Recon.Subscribe("controller in (DID_1, DID_2)")

// Streams new events matching the Interests you're subscribed to
Stream<Events> <- Recon.Listen()

// Gives you everything currently stored matching the specified Interest
Set<Events> <- Recon.Query("controller in (DID_1, DID_2)")

// Not relevant to flat recon
Recon.Connect(peer)

jthor · February 13, 2024, 9:05am

This seems like a great improvement for Recon from a usability perspective. It seems like it could also make it easier to introduce new filters in the future.

One key aspect that I think was left out in the OP is that two nodes talking Recon still needs to sort their databases in the same order, otherwise range hashes would end up being random and not converge even if nodes have the same data.

Would also love to hear @nathanielc chime in here!

nathanielc · February 14, 2024, 4:44pm

Here are some initial thoughts. I have many more but we can dig deeper into each in follow up replies.

The ergonomics of the API and the end user are clearly improved
This design makes a trade off between ease of use and performance of the server implementation.
a. This approach assumes a relational engine backs the implementation of Recon. Do we like that?
b. Arbitrary filters means either slow queries that need to do full table scans for each range request or maintaining an index for each possible filter predicate.
c. This approach makes it difficult to implement an in memory cache of hashes for ranges as now we need to maintain that cache indexed by predicates.

Some branch points for further discussion:

2a.

It seems fine that Recon assumes a relational engine in its implementation but something that should likely be explicit about.

2b.

One solution to arbitrary filters is to instead limit the set of filters to a discrete set. For example you can filter on model and controller but not event height. Or you can only filter on controller if you also filter on model, (i.e. force a hierarchical sort ). If a peer tries to talk Recon with an unsupported predicate the node would refuse to talk. This seems to actually hurt the ergonomics of the API if it appears to be more expressive than it really is. As users will be confused/surprised they cannot combine arbitrary filters.

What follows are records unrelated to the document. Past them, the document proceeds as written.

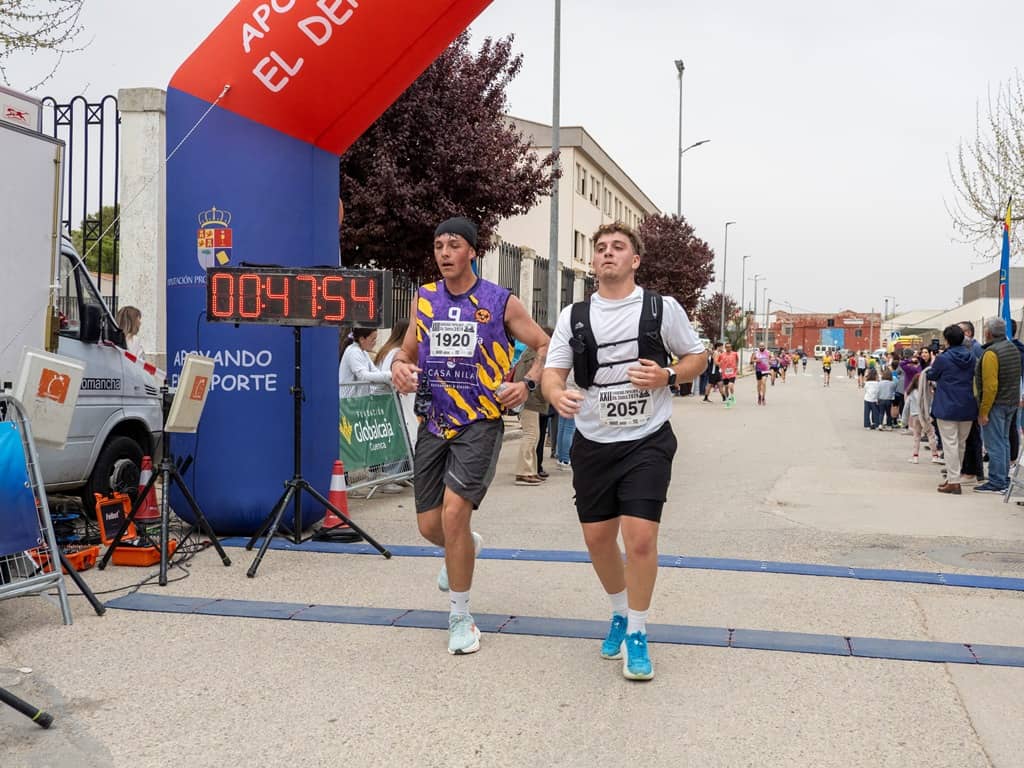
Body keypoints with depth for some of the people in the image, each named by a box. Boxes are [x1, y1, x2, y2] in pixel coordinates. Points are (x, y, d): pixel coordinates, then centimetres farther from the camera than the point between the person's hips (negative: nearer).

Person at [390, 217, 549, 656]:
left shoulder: (501, 302, -2)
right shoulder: (425, 299, 9)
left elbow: (546, 347, 6)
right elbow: (408, 349, 20)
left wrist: (527, 384, -11)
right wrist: (400, 365, -3)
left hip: (480, 424, -4)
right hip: (434, 423, 4)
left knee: (454, 512, -18)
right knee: (430, 526, 6)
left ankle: (460, 619, 0)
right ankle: (466, 547, 45)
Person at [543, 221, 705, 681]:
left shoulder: (663, 309, -2)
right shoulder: (574, 316, 4)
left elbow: (697, 358, 8)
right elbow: (552, 371, 0)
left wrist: (666, 377, -13)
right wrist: (557, 395, -24)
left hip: (647, 441, -3)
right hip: (593, 442, 3)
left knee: (640, 537, -14)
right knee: (597, 539, 10)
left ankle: (637, 635, 6)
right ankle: (620, 614, 36)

If we instead do allow arbitrary filters I expect this will destroy sync performance as it will practically mean full table scans for the first layers of the recon conversation.

2c.

We have discussed building an in memory LRU cache of hash ranges and updates on write. In short a B-Tree that maintains hash sum on all nodes not just leafs and then prunes the tree to a certain depth based on usage.

However building such an in memory cache would not be as straightforward in a Flat Recon model as either it will never get a cache hit or you will have to maintain different versions of the cache with different predicates.

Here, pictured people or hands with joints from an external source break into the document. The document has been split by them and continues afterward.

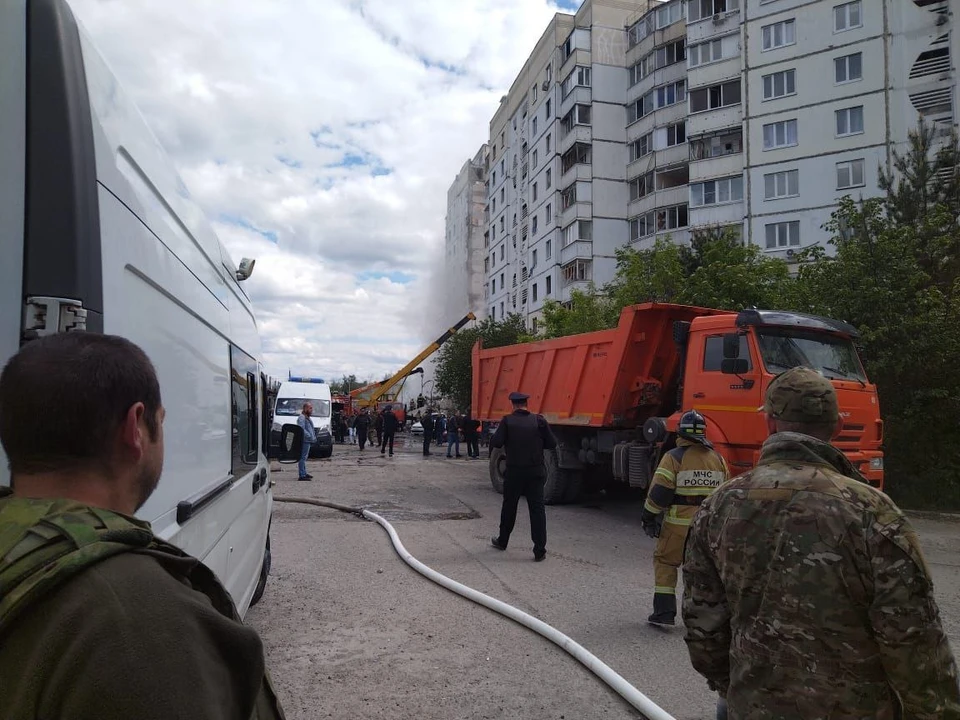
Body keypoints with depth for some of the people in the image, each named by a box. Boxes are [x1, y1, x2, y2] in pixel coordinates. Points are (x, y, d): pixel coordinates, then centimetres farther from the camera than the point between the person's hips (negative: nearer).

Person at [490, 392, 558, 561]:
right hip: (536, 472, 0)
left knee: (509, 507, 16)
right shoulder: (539, 420, -4)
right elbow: (552, 444, -3)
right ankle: (540, 551, -2)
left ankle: (502, 541, 32)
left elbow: (496, 442, -13)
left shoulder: (507, 421, -7)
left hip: (514, 471, 0)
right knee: (537, 509, 1)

This comes back to point 2a because it means we basically need an in-memory relational engine to build such a cache.

Conclusion

Generally I expect that Flat Recon will introduce significant performance burden on the server implementation such that it becomes unusable at scale. However I would like to empirically test some of these concerns at defined scales before actually concluding one way or the other.